薬事ニュース社
オピニオン

>>>功績とスポットライト<<<
 製薬企業や関連団体による表彰式が、今年もここのところ相次いでいる。そうした表彰・受賞の機会が存在することはさまざまな取り組みに対し目を開かせてくれる機会を与えられることにもなるため、意義深いことだと今更ながらに感じ入っている。顕彰されるに値する業績というものは何もノーベル賞に限らないという意味で、実はそこかしこにあるかもしれないとさえいえるからだ。
 例えば、地域に密着した医療活動を通じて地域住民の保健衛生向上に著しく貢献した医師を顕彰し続けている、ある地域医療賞。20回目となる今回は医療過疎地で地域医療に貢献している医師や、原発事故で避難中の身でありながら避難先の地域に密着した医療に努める医師ら、計6名が選ばれた。過疎地や避難先で医療に取り組み続けるのもまた大変な功績であることからすれば、この種の賞がスポットライトを当てる役割は大きいと考える。

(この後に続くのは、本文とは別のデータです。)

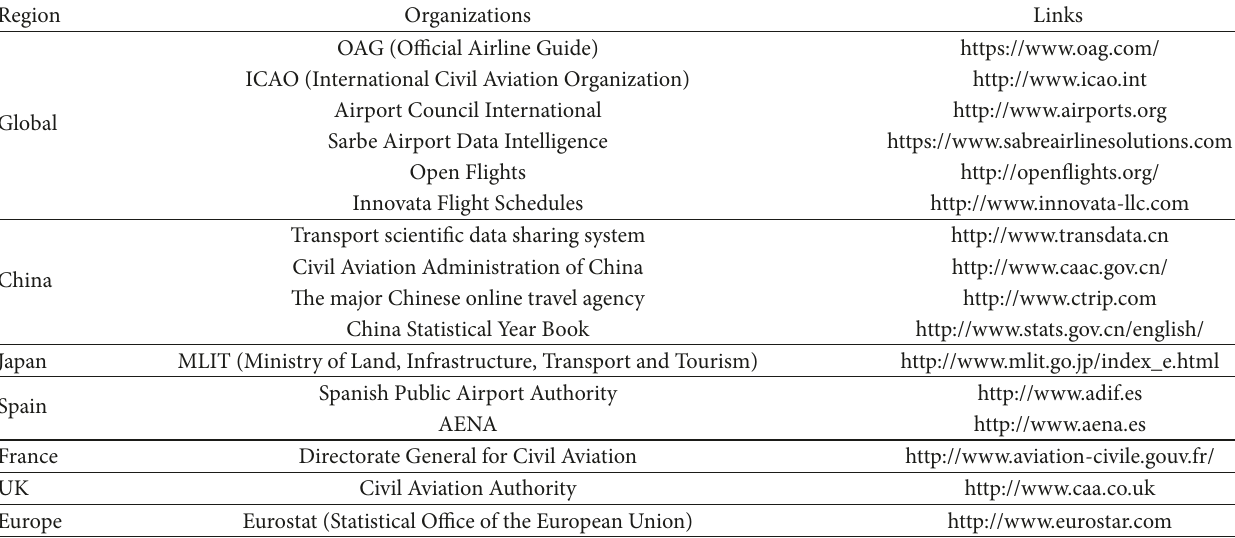
Table 3: An overview of the data sources for air transport.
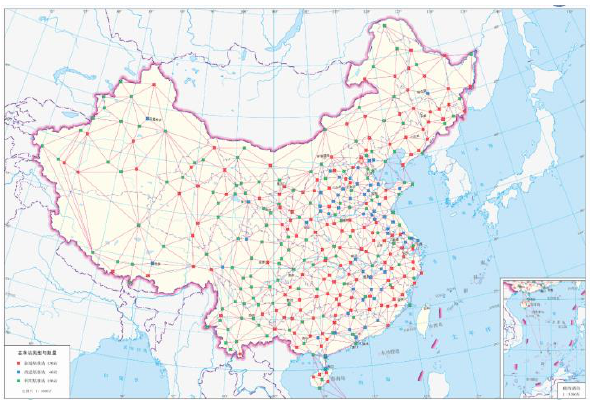
Figure 1. The map of national CORS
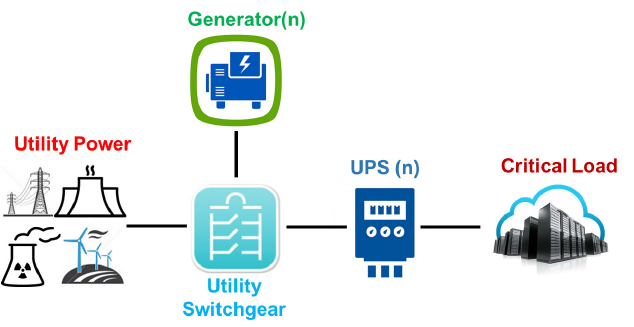
Figure 1. Tier I data center power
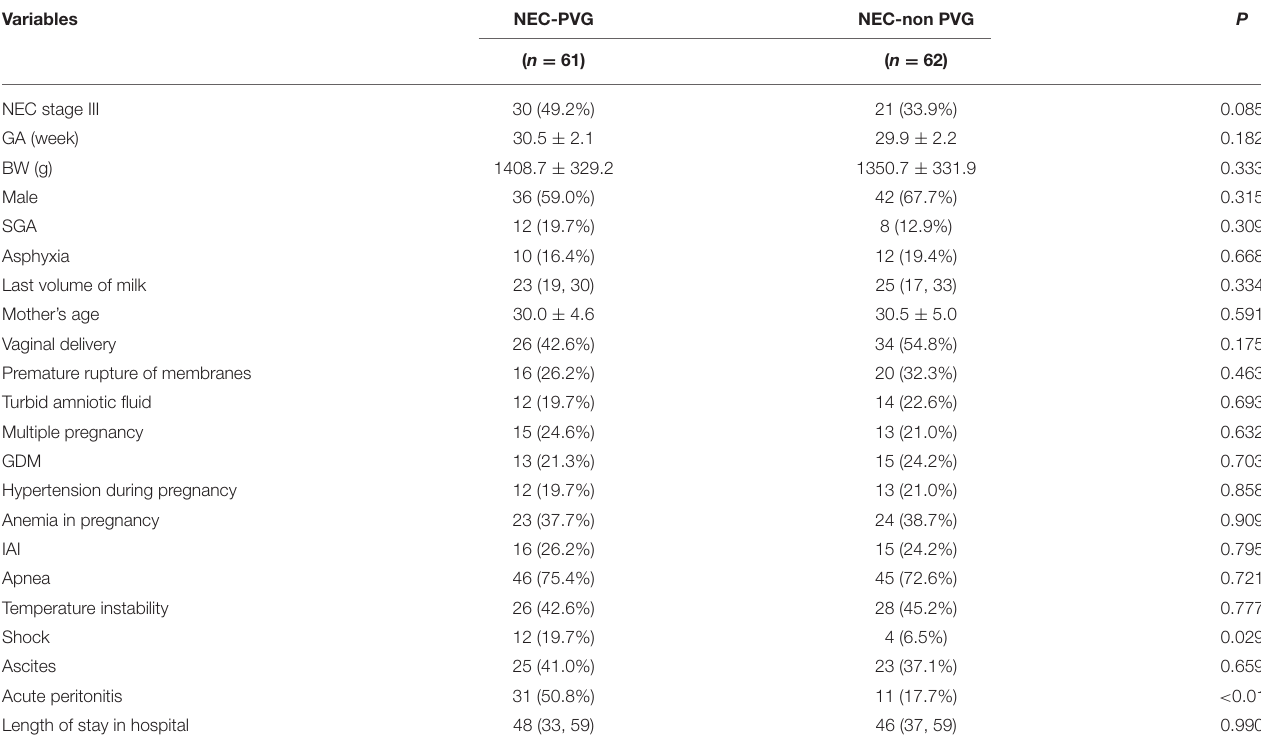
TABLE 1 | The demographic characteristics of NEC-PVG group and NEC-non PVG group.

 世界中には華々しく輝かしい業績がいくつもあり、われわれ自身の目や耳もそうした仕事の方へとつい奪われがちだ。しかし各分野には必ず地道な取り組みがあるほか、そもそも“縁の下の力持ち”として目立つことのない仕事もある。これらにもどうにかして光が当たるようになればといいと思うとともに、さらにまだ光が当たらない功績に対しても留意し評価できるだけの、確かな目や耳を持てるようになりたいと思っている。